§ To do:
List each line in the material below that contains the string "score". Case counts.

****************

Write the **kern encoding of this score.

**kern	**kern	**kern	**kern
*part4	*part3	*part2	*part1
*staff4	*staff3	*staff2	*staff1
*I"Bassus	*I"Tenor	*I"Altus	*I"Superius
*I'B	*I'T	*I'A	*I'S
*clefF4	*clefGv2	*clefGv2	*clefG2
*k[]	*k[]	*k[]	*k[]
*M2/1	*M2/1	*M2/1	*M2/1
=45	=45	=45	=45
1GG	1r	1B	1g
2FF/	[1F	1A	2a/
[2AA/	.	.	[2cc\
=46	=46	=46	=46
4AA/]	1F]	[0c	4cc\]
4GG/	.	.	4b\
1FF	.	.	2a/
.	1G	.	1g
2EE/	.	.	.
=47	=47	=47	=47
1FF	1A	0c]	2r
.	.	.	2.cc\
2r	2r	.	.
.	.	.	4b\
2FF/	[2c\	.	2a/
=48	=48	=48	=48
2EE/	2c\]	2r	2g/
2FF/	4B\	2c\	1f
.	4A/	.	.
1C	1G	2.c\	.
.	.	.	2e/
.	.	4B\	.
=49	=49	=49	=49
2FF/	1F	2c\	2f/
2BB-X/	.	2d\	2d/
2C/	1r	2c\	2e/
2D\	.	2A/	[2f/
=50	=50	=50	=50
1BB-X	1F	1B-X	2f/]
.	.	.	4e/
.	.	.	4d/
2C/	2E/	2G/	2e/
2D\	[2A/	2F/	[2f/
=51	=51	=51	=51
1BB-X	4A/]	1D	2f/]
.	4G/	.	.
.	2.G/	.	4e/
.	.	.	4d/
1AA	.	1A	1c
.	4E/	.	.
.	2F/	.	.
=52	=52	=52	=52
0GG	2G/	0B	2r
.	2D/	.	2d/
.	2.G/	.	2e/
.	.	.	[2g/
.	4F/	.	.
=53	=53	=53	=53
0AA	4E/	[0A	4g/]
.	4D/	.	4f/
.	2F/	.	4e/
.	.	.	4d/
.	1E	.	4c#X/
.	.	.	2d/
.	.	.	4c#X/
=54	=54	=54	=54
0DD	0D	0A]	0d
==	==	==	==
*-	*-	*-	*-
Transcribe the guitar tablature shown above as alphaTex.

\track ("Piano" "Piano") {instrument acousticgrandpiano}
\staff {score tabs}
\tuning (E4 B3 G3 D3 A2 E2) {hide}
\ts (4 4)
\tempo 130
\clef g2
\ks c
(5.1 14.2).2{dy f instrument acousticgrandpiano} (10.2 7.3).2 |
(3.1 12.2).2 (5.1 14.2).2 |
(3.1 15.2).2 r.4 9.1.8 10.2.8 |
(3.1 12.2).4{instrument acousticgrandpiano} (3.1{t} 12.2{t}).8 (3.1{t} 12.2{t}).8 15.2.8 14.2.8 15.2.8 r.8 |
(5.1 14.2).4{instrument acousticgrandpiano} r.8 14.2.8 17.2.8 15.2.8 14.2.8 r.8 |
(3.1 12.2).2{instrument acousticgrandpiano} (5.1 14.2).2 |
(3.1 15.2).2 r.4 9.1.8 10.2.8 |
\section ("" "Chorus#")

****************

§ Result of this exercise:
Write the **kern encoding of this score.
\staff {score tabs}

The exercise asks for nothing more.